● Exercise details
The answer must repeat every record exactly, with all pictures omitted.

[Collected data]
╭──
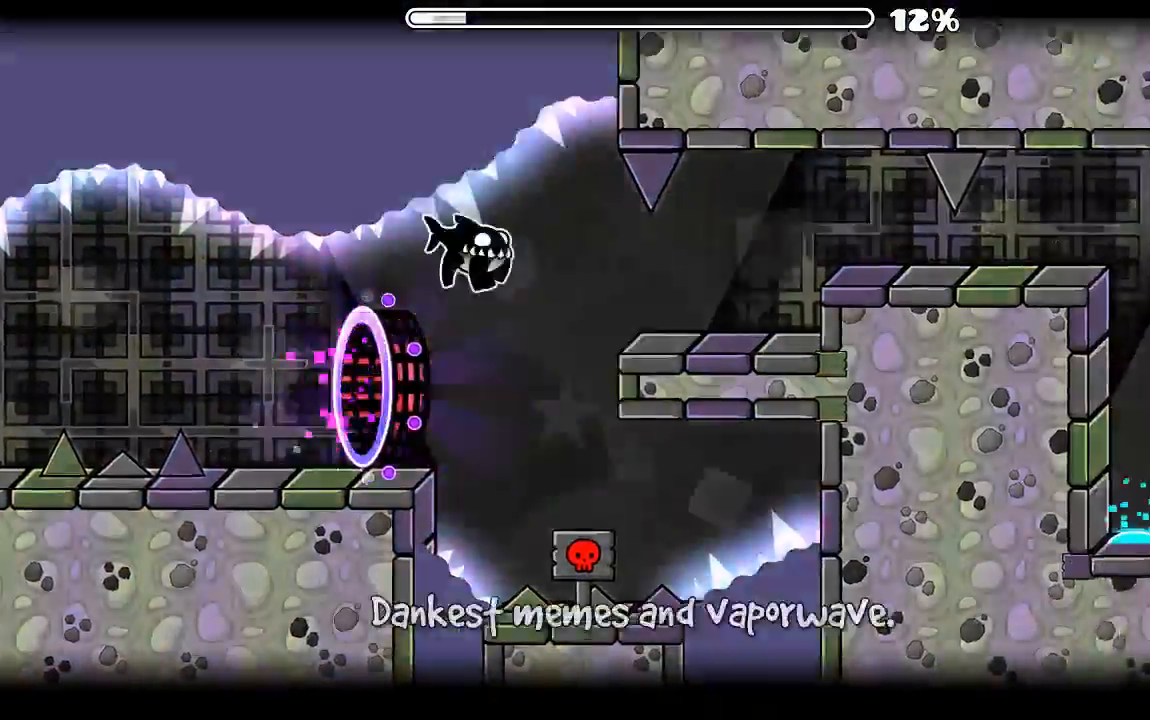
{"keys": [], "mouse": [], "events": [[367, "mouse_left", "down"], [434, "mouse_left", "up"]]}
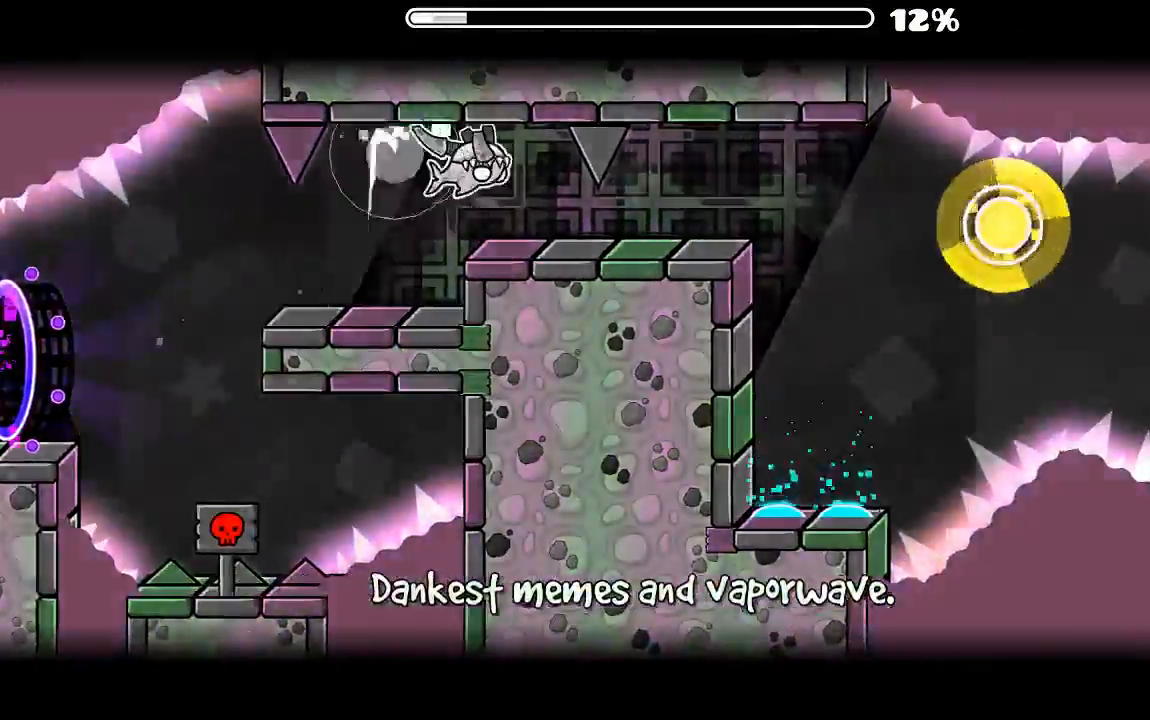
{"keys": [], "mouse": [], "events": [[34, "mouse_left", "down"], [134, "mouse_left", "up"], [367, "mouse_left", "down"], [434, "mouse_left", "up"]]}
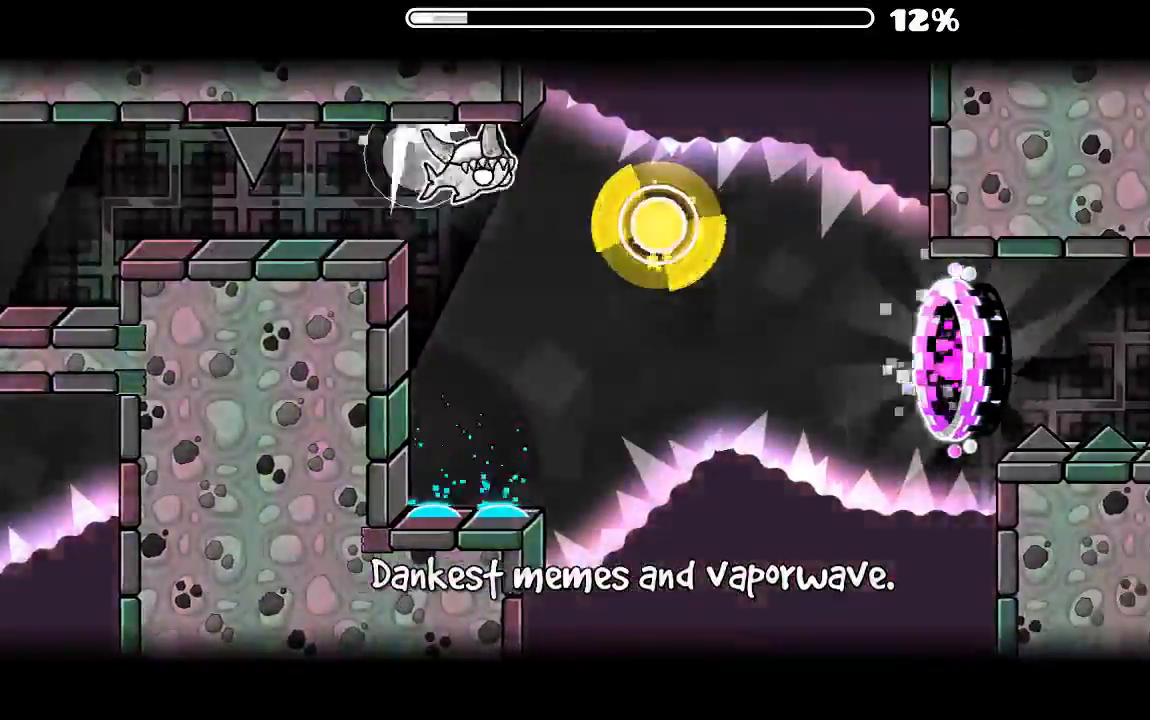
{"keys": [], "mouse": [], "events": [[34, "mouse_left", "down"], [100, "mouse_left", "up"], [167, "mouse_left", "down"], [400, "mouse_left", "up"]]}
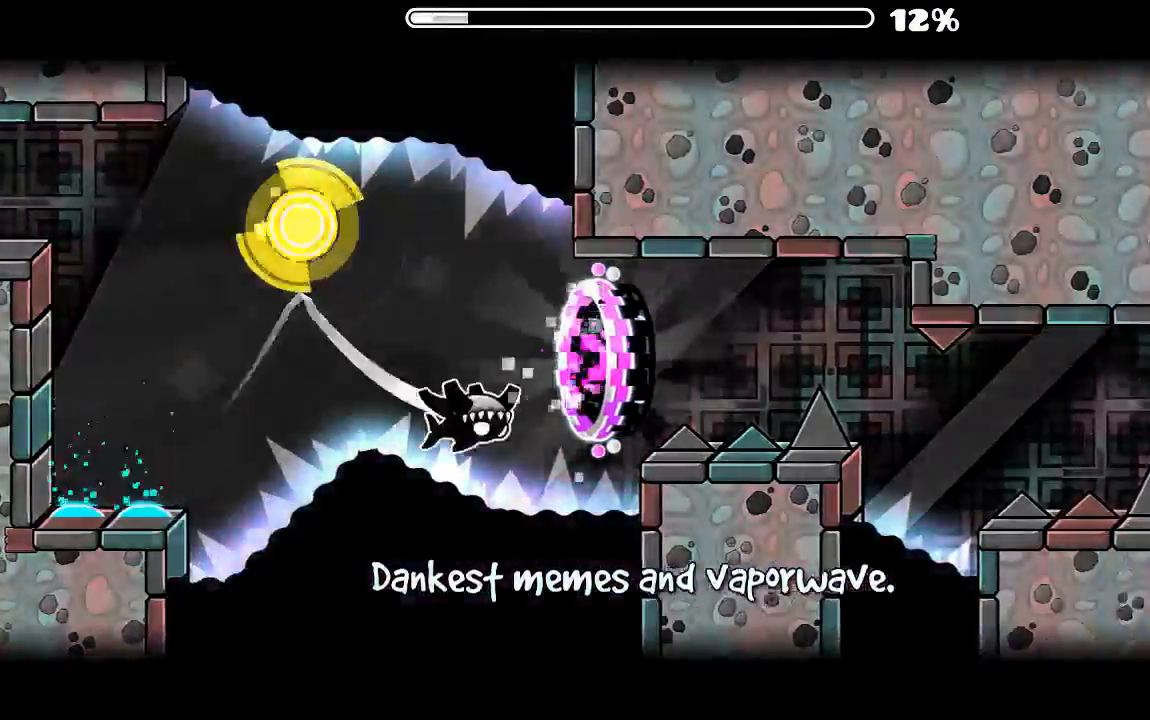
{"keys": [], "mouse": ["left"], "events": [[400, "mouse_left", "down"]]}
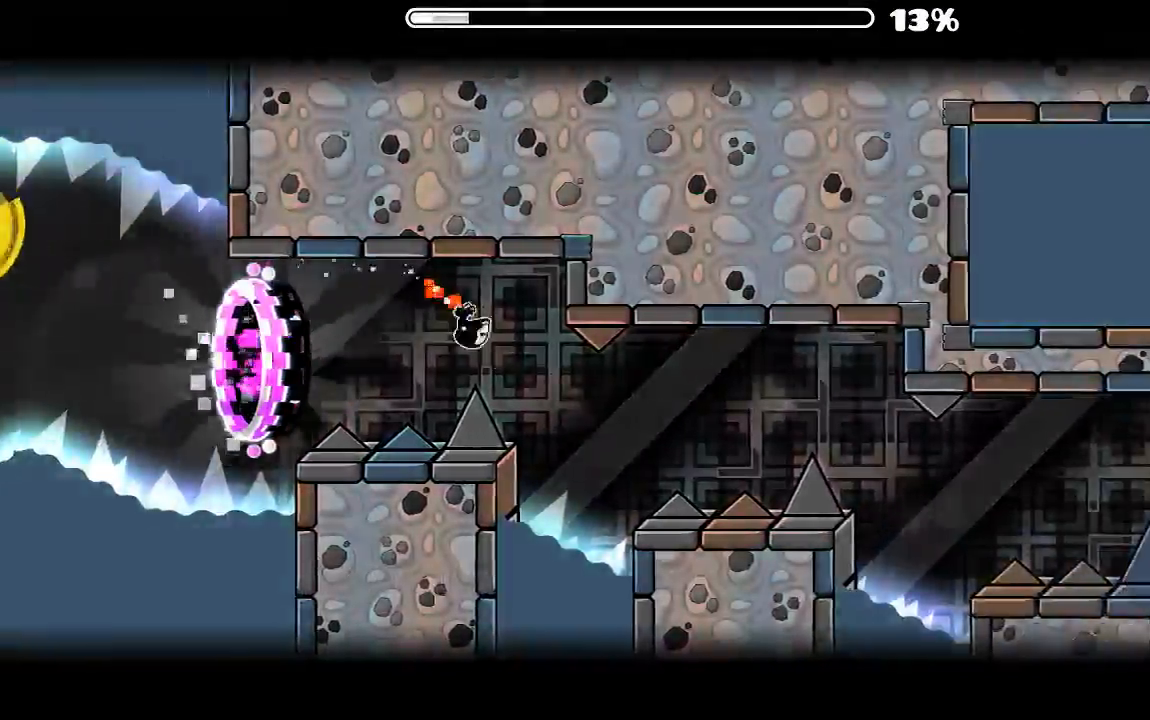
{"keys": [], "mouse": ["left"], "events": [[134, "mouse_left", "up"], [367, "mouse_left", "down"]]}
╰──
● Exercise result
{"keys": [], "mouse": [], "events": [[367, "mouse_left", "down"], [434, "mouse_left", "up"]]}
{"keys": [], "mouse": [], "events": [[34, "mouse_left", "down"], [134, "mouse_left", "up"], [367, "mouse_left", "down"], [434, "mouse_left", "up"]]}
{"keys": [], "mouse": [], "events": [[34, "mouse_left", "down"], [100, "mouse_left", "up"], [167, "mouse_left", "down"], [400, "mouse_left", "up"]]}
{"keys": [], "mouse": ["left"], "events": [[400, "mouse_left", "down"]]}
{"keys": [], "mouse": ["left"], "events": [[134, "mouse_left", "up"], [367, "mouse_left", "down"]]}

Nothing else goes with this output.